WHAT YOU WILL DO:
The full listing, reproduced exactly, is what the response must contain.

INPUT RECORDS:
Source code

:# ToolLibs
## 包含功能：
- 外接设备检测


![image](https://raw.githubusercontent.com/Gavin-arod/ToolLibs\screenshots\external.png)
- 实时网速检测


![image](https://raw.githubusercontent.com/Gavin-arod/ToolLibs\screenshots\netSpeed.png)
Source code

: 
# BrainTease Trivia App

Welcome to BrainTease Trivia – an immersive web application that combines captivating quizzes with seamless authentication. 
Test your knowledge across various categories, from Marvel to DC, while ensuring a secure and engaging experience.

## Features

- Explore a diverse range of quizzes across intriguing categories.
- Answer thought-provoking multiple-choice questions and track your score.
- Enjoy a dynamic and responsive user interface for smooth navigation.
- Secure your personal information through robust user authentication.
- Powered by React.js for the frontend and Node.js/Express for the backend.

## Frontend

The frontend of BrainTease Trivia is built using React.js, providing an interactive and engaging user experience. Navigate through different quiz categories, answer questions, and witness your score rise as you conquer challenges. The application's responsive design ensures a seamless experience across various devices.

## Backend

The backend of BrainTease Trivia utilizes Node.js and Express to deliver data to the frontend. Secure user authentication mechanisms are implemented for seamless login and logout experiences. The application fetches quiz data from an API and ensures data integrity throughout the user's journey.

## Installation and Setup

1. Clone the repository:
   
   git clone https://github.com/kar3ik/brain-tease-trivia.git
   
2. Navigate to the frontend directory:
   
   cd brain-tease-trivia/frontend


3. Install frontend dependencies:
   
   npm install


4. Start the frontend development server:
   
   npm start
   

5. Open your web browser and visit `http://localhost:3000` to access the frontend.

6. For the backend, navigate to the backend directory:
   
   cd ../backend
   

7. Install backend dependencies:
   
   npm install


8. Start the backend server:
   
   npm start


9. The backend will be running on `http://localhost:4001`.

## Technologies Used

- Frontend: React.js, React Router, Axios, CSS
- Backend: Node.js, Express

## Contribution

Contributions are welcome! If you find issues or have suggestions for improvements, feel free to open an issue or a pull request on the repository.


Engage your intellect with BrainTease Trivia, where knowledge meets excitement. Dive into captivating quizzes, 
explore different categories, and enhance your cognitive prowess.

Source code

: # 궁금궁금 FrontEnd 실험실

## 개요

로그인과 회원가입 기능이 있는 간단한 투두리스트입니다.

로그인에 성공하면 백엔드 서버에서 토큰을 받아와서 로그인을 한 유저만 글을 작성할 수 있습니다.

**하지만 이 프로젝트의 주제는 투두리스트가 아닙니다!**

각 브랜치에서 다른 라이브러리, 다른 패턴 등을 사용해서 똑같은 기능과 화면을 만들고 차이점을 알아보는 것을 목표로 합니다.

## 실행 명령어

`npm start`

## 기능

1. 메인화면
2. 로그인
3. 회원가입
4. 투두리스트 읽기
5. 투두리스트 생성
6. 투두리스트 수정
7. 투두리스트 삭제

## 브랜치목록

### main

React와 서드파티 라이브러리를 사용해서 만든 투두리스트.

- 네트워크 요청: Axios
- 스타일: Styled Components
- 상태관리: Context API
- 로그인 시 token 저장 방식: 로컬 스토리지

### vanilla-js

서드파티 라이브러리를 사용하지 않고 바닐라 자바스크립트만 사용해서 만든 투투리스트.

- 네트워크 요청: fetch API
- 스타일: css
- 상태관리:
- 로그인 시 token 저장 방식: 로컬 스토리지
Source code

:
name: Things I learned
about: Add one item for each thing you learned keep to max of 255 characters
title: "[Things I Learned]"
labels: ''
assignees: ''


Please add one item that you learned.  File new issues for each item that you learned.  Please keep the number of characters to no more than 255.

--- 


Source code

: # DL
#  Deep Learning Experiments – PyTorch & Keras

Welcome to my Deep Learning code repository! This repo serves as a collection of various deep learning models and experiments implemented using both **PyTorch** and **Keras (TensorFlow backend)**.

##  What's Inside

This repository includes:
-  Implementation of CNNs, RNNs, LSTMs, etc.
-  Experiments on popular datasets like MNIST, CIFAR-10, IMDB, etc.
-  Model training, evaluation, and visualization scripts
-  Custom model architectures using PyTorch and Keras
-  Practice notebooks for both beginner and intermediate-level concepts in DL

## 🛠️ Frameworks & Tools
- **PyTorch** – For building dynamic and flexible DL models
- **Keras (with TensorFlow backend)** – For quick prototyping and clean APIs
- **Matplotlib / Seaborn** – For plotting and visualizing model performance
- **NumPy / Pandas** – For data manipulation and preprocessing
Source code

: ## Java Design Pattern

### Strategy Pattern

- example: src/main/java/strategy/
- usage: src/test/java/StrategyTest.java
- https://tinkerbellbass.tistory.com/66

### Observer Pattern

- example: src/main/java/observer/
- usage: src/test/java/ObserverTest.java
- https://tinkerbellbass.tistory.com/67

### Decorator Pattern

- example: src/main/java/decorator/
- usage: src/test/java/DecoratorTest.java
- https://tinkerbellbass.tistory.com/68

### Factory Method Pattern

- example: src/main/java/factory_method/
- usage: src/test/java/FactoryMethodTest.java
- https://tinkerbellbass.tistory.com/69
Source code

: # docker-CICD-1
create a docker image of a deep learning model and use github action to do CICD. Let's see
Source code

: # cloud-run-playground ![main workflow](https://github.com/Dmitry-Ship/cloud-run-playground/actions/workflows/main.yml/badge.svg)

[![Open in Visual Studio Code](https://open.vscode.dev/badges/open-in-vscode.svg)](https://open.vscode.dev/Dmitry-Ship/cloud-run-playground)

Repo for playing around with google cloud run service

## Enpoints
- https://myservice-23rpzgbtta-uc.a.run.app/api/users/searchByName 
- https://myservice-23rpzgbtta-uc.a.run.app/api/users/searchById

YOUR RESPONSE:
Source code

:# ToolLibs
## 包含功能：
- 外接设备检测


![image](https://raw.githubusercontent.com/Gavin-arod/ToolLibs\screenshots\external.png)
- 实时网速检测


![image](https://raw.githubusercontent.com/Gavin-arod/ToolLibs\screenshots\netSpeed.png)
Source code

: 
# BrainTease Trivia App

Welcome to BrainTease Trivia – an immersive web application that combines captivating quizzes with seamless authentication. 
Test your knowledge across various categories, from Marvel to DC, while ensuring a secure and engaging experience.

## Features

- Explore a diverse range of quizzes across intriguing categories.
- Answer thought-provoking multiple-choice questions and track your score.
- Enjoy a dynamic and responsive user interface for smooth navigation.
- Secure your personal information through robust user authentication.
- Powered by React.js for the frontend and Node.js/Express for the backend.

## Frontend

The frontend of BrainTease Trivia is built using React.js, providing an interactive and engaging user experience. Navigate through different quiz categories, answer questions, and witness your score rise as you conquer challenges. The application's responsive design ensures a seamless experience across various devices.

## Backend

The backend of BrainTease Trivia utilizes Node.js and Express to deliver data to the frontend. Secure user authentication mechanisms are implemented for seamless login and logout experiences. The application fetches quiz data from an API and ensures data integrity throughout the user's journey.

## Installation and Setup

1. Clone the repository:
   
   git clone https://github.com/kar3ik/brain-tease-trivia.git
   
2. Navigate to the frontend directory:
   
   cd brain-tease-trivia/frontend


3. Install frontend dependencies:
   
   npm install


4. Start the frontend development server:
   
   npm start
   

5. Open your web browser and visit `http://localhost:3000` to access the frontend.

6. For the backend, navigate to the backend directory:
   
   cd ../backend
   

7. Install backend dependencies:
   
   npm install


8. Start the backend server:
   
   npm start


9. The backend will be running on `http://localhost:4001`.

## Technologies Used

- Frontend: React.js, React Router, Axios, CSS
- Backend: Node.js, Express

## Contribution

Contributions are welcome! If you find issues or have suggestions for improvements, feel free to open an issue or a pull request on the repository.


Engage your intellect with BrainTease Trivia, where knowledge meets excitement. Dive into captivating quizzes, 
explore different categories, and enhance your cognitive prowess.

Source code

: # 궁금궁금 FrontEnd 실험실

## 개요

로그인과 회원가입 기능이 있는 간단한 투두리스트입니다.

로그인에 성공하면 백엔드 서버에서 토큰을 받아와서 로그인을 한 유저만 글을 작성할 수 있습니다.

**하지만 이 프로젝트의 주제는 투두리스트가 아닙니다!**

각 브랜치에서 다른 라이브러리, 다른 패턴 등을 사용해서 똑같은 기능과 화면을 만들고 차이점을 알아보는 것을 목표로 합니다.

## 실행 명령어

`npm start`

## 기능

1. 메인화면
2. 로그인
3. 회원가입
4. 투두리스트 읽기
5. 투두리스트 생성
6. 투두리스트 수정
7. 투두리스트 삭제

## 브랜치목록

### main

React와 서드파티 라이브러리를 사용해서 만든 투두리스트.

- 네트워크 요청: Axios
- 스타일: Styled Components
- 상태관리: Context API
- 로그인 시 token 저장 방식: 로컬 스토리지

### vanilla-js

서드파티 라이브러리를 사용하지 않고 바닐라 자바스크립트만 사용해서 만든 투투리스트.

- 네트워크 요청: fetch API
- 스타일: css
- 상태관리:
- 로그인 시 token 저장 방식: 로컬 스토리지
Source code

:
name: Things I learned
about: Add one item for each thing you learned keep to max of 255 characters
title: "[Things I Learned]"
labels: ''
assignees: ''


Please add one item that you learned.  File new issues for each item that you learned.  Please keep the number of characters to no more than 255.

--- 


Source code

: # DL
#  Deep Learning Experiments – PyTorch & Keras

Welcome to my Deep Learning code repository! This repo serves as a collection of various deep learning models and experiments implemented using both **PyTorch** and **Keras (TensorFlow backend)**.

##  What's Inside

This repository includes:
-  Implementation of CNNs, RNNs, LSTMs, etc.
-  Experiments on popular datasets like MNIST, CIFAR-10, IMDB, etc.
-  Model training, evaluation, and visualization scripts
-  Custom model architectures using PyTorch and Keras
-  Practice notebooks for both beginner and intermediate-level concepts in DL

## 🛠️ Frameworks & Tools
- **PyTorch** – For building dynamic and flexible DL models
- **Keras (with TensorFlow backend)** – For quick prototyping and clean APIs
- **Matplotlib / Seaborn** – For plotting and visualizing model performance
- **NumPy / Pandas** – For data manipulation and preprocessing
Source code

: ## Java Design Pattern

### Strategy Pattern

- example: src/main/java/strategy/
- usage: src/test/java/StrategyTest.java
- https://tinkerbellbass.tistory.com/66

### Observer Pattern

- example: src/main/java/observer/
- usage: src/test/java/ObserverTest.java
- https://tinkerbellbass.tistory.com/67

### Decorator Pattern

- example: src/main/java/decorator/
- usage: src/test/java/DecoratorTest.java
- https://tinkerbellbass.tistory.com/68

### Factory Method Pattern

- example: src/main/java/factory_method/
- usage: src/test/java/FactoryMethodTest.java
- https://tinkerbellbass.tistory.com/69
Source code

: # docker-CICD-1
create a docker image of a deep learning model and use github action to do CICD. Let's see
Source code

: # cloud-run-playground ![main workflow](https://github.com/Dmitry-Ship/cloud-run-playground/actions/workflows/main.yml/badge.svg)

[![Open in Visual Studio Code](https://open.vscode.dev/badges/open-in-vscode.svg)](https://open.vscode.dev/Dmitry-Ship/cloud-run-playground)

Repo for playing around with google cloud run service

## Enpoints
- https://myservice-23rpzgbtta-uc.a.run.app/api/users/searchByName 
- https://myservice-23rpzgbtta-uc.a.run.app/api/users/searchById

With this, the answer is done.